• [Problem statement]: Count the lines in the items below that contain the string "elev". Reply with that number alone.

• [Records shown]:
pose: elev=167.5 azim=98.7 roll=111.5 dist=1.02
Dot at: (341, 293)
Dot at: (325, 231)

--

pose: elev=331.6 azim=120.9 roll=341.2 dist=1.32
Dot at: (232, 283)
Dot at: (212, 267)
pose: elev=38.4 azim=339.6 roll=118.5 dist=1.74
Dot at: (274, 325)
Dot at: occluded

• [Task solution]: 3